ROME — The Holy See’s website was shut down for many hours Wednesday by a cyber-attack after the Vatican offended both Russia and China in past days.

The Vatican site remained inaccessible until late Wednesday, due to what Holy See spokesman Matteo Bruni called “abnormal access attempts” by unknown hackers.

On Monday, the Jesuit-run America magazine published an interview with Pope Francis in which the pontiff said that the “cruelest” soldiers in the war on Ukraine are not native Russians but rather ethnic minorities such as Chechens and Buryati.

The pope’s comments were met with fury by the Russian government, which accused Francis of “Russophobia,” “race-baiting” and trying to divide the Russian people.

Meanwhile, the Vatican accused Beijing of violating its 2018 bilateral agreement with the Holy See on the appointment of bishops by demoting a bishop of the underground Church, relocating him as an “auxiliary bishop” in a newly created diocese not recognized by Rome.

Cyber-hacking the Vatican’s computer network in retaliation for perceived affronts or to obtain classified information is nothing new.

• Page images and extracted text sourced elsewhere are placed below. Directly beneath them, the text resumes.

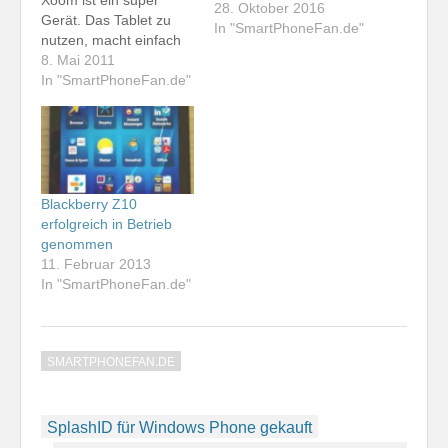
Xoom ist ein super
28. Oktober 2016
Gerät. Das Tablet zu
In "SmartPhoneFan.de"
nutzen, macht einfach
nur Spaß. Gestern
8. Mai 2011
habe ich mich - trotz
In "SmartPhoneFan.de"
Dienst und trotz letztem
DX-Camp-Tag - direkt
an die Erst-Einrichtung
gemacht. Ich wusste
ungefähr, was mich
erwartet. Ich hatte das
Blackberry Z10
Motorola Xoom bereits
erfolgreich in Betrieb
dreimal…
genommen
11. Februar 2013
In "SmartPhoneFan.de"
SMARTPHONEFAN.DE
Beitragsnavigation
SplashID für Windows Phone gekauft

In 2015, Turkish hackers knocked out the Vatican website twice in the space of 24 hours after Pope Francis described the Turkish massacre of 1.5 million Armenians in 1915 as “the first genocide of the twentieth century.”

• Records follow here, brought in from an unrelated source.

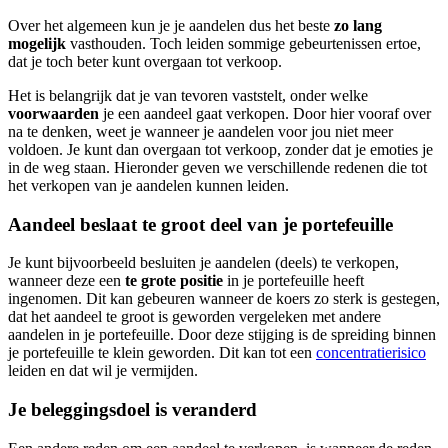
Over het algemeen kun je je aandelen dus het beste
zo lang
mogelijk
vasthouden. Toch leiden sommige gebeurtenissen ertoe,
dat je toch beter kunt overgaan tot verkoop.
Het is belangrijk dat je van tevoren vaststelt, onder welke
voorwaarden
je een aandeel gaat verkopen. Door hier vooraf over
na te denken, weet je wanneer je aandelen voor jou niet meer
voldoen. Je kunt dan overgaan tot verkoop, zonder dat je emoties je
in de weg staan. Hieronder geven we verschillende redenen die tot
het verkopen van je aandelen kunnen leiden.
Aandeel beslaat te groot deel van je portefeuille
Je kunt bijvoorbeeld besluiten je aandelen (deels) te verkopen,
wanneer deze een
te grote positie
in je portefeuille heeft
ingenomen. Dit kan gebeuren wanneer de koers zo sterk is gestegen,
dat het aandeel te groot is geworden vergeleken met andere
aandelen in je portefeuille. Door deze stijging is de spreiding binnen
je portefeuille te klein geworden. Dit kan tot een
concentratierisico
leiden en dat wil je vermijden.
Je beleggingsdoel is veranderd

File/The Vatican’s wearable ‘eRosary’ smart device and a tablet featuring an app for guided prayer are pictured on October 15, 2019. The “Click to Prayer eRosary” is a device in the shape of a cross that syncs to a free app that tracks a user’s progress, targeted to young people as a tool to educate about praying the rosary. (CATHERINE MARCIANO/AFP via Getty)

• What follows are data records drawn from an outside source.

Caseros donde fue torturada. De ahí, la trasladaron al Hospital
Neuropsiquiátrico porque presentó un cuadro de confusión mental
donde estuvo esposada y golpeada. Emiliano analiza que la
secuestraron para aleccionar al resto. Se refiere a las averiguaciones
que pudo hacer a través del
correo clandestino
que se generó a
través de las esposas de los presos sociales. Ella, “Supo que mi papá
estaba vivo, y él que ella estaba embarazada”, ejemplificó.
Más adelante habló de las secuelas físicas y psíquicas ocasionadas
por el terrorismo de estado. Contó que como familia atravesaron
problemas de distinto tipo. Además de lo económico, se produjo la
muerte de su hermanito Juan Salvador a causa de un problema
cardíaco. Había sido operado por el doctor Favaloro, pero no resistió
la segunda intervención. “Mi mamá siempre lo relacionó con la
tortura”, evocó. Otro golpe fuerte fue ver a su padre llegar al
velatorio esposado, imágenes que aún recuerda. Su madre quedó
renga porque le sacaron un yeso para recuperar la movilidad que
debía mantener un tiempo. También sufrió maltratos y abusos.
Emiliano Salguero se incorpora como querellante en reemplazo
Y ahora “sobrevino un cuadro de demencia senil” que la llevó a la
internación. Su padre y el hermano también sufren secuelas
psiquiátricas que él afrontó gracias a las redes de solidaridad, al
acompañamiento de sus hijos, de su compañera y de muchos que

A tweet written in Turkish on the “Techworm” Twitter feed stated: “Dear Pope you should have defended your website as much as you defended the Armenians.”

In 2020, the U.S.-based cybersecurity firm Recorded Future revealed that Chinese state-sponsored cyber-hackers had infiltrated the Vatican’s computer networks just as the Holy See was entering into discussions with Beijing over the renewal of their 2018 accord.

Recorded Future said that hackers had targeted both the Vatican and the Holy See’s Study Mission to China, a group of Hong Kong-based Vatican diplomats who were negotiating the Church’s status in China.

Several months after its initial report, Recorded Future issued a second report in which it declared that Beijing’s hacking of Vatican computers had continued unabated, despite extensive international publicity.

Following this week’s attack on the Vatican, Ukrainian Ambassador to the Holy See Andrii Yurash was quick to point the finger at Russia.

“Russian terrorists reach today sites of City State Vatican: many on-line pages of different structures of Roman Curia have become inaccessible!” Yurash tweeted Wednesday evening.

Russian hackers “demonstrate one more time the true face of Russian politics,” he wrote, adding that the attack came in response to the pope’s latest comments.”